3Puisque c’est bien l’objet-livre qui est ici mis à la question, n’est-il pas significatif que les éditeursproposent des formats, voire de nouvelles collections qui, implicitement en tout cas, rappellent fortement certaines caractéristiques des œuvres littéraires proposées sur Internet ? Les listes et abécédaires, s’ils n’ont pas attendu le Web pour fasciner les écrivains, constituent toutefois une modalité majeure de présence du texte et de son « énonciation éditoriale »7 sur les sites et blogs d’écrivains. La collection « vingt-six » de Grasset qui érige l’abécédaire en forme-sens n’a-t-elle pas pour horizon la captation de lecteurs par ailleurs coutumiers de la lecture préhensive qu’autorise Internet et sa « tendance anthologique »8? N’est-ce pas là une première réponse aux interrogations que formulait Milad Doueihi en 2008 : « Les auteurs se mettront-ils à écrire avec cette lecture à l’esprit ? Écriront-ils pour l’index et l’archive dans leur incarnation numérique ? »9 Le Web recycle, commente, voire recrée, dans le sillage de la fan-fiction, théorisable en termes de transfictionnalité10. Or, la collection « Lelivrelavie » chez Cécile Defaut, propose à un écrivain d’écrire à partir d’une œuvre antérieure, quand Belfond, pour sa nouvelle collection « Remake » sollicite des écrivains contemporains pour qu’ils prolongent ou récrivent des classiques de l’histoire littéraire, Ubu roi (Nicole Caligaris) ou Bouvard et Pécuchet (Frédéric Berthet).
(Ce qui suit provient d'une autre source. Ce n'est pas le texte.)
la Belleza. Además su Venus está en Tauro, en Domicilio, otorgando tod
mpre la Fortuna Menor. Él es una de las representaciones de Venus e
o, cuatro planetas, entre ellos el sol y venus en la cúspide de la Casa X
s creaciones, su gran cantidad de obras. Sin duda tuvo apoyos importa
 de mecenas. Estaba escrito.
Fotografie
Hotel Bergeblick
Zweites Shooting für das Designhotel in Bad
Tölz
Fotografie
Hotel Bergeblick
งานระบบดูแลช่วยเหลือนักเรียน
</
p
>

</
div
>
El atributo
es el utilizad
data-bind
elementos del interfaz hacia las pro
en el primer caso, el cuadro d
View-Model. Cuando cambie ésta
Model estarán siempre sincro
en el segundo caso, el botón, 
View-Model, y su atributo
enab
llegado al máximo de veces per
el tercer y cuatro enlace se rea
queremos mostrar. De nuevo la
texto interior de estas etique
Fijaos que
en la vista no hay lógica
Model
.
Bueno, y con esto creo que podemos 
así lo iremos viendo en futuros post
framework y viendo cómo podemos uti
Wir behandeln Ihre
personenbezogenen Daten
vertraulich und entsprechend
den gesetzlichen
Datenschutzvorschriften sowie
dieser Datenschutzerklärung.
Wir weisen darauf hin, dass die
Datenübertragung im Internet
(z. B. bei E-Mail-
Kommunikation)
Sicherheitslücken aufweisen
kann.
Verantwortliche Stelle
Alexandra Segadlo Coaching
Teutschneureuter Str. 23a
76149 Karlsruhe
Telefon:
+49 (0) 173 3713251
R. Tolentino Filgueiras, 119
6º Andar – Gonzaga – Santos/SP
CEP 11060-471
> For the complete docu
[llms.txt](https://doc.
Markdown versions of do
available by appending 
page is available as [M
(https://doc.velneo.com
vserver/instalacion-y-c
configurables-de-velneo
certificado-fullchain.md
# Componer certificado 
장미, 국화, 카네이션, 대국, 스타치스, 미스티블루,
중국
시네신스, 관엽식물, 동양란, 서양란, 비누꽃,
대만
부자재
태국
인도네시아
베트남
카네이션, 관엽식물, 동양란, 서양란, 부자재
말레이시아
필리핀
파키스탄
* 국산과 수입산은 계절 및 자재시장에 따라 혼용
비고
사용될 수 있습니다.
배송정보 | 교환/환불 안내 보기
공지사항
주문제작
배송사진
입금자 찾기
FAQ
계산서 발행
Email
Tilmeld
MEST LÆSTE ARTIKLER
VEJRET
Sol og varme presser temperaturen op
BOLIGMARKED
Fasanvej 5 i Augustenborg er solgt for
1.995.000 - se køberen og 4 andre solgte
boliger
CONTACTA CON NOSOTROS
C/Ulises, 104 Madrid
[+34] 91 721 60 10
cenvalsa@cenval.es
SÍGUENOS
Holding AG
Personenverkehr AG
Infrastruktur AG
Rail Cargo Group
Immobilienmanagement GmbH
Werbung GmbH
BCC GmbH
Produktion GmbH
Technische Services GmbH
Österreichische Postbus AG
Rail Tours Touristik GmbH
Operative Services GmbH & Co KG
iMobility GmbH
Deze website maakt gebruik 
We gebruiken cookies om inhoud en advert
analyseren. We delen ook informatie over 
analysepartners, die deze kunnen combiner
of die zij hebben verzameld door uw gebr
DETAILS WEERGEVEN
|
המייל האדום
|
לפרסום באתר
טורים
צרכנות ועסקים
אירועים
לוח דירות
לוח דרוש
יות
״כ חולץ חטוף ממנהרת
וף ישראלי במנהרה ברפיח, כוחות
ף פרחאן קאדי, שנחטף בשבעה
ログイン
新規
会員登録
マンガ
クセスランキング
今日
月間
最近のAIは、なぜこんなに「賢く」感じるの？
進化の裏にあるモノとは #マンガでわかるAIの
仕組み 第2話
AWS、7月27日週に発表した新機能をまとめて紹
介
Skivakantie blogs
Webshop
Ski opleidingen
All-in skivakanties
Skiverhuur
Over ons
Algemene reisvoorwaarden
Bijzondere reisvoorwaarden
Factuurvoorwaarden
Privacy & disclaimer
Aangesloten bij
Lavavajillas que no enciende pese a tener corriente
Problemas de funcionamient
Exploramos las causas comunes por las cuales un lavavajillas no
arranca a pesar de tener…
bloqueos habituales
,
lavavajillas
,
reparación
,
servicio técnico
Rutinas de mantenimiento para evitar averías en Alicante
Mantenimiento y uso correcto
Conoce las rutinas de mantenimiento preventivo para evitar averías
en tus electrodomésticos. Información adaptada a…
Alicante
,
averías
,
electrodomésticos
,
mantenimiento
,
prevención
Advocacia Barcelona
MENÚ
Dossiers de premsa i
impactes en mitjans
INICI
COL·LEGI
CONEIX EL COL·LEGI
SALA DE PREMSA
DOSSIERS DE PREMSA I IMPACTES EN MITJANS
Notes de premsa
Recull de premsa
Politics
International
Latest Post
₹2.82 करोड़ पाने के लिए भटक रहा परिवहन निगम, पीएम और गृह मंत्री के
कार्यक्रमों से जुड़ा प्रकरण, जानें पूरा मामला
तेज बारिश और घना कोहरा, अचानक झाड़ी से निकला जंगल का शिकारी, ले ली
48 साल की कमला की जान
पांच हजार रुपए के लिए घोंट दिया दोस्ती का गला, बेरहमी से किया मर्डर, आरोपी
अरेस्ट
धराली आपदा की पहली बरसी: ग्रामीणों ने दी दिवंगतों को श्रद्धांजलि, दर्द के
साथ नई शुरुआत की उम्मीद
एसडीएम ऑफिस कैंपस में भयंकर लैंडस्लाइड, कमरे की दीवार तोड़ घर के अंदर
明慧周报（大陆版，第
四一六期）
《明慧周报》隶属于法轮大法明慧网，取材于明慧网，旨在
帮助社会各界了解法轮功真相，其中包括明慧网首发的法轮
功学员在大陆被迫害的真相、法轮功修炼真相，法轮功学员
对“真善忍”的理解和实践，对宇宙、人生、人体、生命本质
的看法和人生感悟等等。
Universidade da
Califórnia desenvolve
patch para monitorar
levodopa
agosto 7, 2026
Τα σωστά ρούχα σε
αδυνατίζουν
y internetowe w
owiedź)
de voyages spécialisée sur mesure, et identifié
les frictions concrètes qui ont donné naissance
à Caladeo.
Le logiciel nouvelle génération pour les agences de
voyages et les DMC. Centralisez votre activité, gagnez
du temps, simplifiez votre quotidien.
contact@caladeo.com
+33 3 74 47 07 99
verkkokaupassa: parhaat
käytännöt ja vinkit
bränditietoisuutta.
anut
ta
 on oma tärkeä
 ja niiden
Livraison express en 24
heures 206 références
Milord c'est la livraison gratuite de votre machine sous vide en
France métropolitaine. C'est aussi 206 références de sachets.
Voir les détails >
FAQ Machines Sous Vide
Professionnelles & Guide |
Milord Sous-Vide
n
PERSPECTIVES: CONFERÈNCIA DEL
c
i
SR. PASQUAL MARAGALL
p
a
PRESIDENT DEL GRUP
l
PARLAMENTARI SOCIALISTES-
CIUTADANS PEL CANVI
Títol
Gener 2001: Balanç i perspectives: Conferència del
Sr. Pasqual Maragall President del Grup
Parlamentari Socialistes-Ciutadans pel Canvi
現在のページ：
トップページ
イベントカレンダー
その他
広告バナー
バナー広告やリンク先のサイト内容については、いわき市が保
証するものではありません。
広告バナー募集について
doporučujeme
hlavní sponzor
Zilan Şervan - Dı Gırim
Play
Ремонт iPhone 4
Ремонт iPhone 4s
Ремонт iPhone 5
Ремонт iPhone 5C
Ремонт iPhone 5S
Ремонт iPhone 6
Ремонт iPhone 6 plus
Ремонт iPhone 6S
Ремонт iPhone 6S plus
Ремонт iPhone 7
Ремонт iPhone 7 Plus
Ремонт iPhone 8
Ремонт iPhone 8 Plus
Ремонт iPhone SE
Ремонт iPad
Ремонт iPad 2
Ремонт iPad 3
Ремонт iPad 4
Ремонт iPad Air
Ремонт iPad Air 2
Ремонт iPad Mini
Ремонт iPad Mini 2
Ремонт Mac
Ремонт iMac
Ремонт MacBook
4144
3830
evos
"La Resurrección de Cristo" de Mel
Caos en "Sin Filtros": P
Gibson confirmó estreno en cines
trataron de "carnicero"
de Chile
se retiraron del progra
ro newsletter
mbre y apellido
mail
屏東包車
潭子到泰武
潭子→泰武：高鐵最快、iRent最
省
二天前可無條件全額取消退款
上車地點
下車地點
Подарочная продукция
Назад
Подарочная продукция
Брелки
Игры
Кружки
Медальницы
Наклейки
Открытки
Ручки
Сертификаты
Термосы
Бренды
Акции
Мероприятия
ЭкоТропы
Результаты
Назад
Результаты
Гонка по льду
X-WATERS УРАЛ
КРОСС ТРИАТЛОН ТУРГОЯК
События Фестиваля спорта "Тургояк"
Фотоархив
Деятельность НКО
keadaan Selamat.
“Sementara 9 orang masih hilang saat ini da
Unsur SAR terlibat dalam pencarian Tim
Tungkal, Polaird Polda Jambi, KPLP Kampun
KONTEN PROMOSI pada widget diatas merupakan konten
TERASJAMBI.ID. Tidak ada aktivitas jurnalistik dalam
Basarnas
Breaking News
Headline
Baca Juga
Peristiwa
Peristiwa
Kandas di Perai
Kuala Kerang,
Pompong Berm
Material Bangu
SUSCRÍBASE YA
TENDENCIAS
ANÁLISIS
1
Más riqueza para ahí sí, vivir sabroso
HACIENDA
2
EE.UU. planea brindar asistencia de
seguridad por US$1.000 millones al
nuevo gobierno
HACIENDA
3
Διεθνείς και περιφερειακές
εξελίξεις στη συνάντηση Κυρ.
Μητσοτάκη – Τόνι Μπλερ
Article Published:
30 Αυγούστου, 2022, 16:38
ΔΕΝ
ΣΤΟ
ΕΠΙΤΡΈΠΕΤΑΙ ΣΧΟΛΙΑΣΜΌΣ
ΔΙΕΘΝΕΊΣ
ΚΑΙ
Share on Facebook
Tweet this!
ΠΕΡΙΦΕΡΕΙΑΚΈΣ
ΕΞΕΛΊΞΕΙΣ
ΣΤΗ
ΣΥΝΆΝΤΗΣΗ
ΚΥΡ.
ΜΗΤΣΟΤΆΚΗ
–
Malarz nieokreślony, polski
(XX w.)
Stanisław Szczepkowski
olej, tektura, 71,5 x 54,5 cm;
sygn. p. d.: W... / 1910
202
Certes, le parallèle est explicitement proposé avec le cinéma (Short Cuts pour Mauvignier ; la pratique du remake cinématographique pour la collection de Belfond) : n’est-il pourtant pas possible de discerner là l’influence d’Internet au moins autant que celle du médium cinématographique ?

4Ce colloque ne s’est donc pas seulement proposé d’explorer les représentations du Web dans les œuvres littéraires contemporaines – qui bien entendu enregistrent son omniprésence dans la société et notre quotidien – mais bien plutôt d’identifier et d’interroger les phénomènes de contamination de la production de l’extrême contemporain, en particulier narrative, qui pour autant continue de se proposer sous la forme de livres, par une poétique issue, au moins en partie, de l’œuvre numérique et des pratiques neuves d’écriture et de lecture qui en découlent. Stratégies d’écriture et d’édition se croisent, à un moment où chacun tente de discerner les modalités d’une mutation en cours.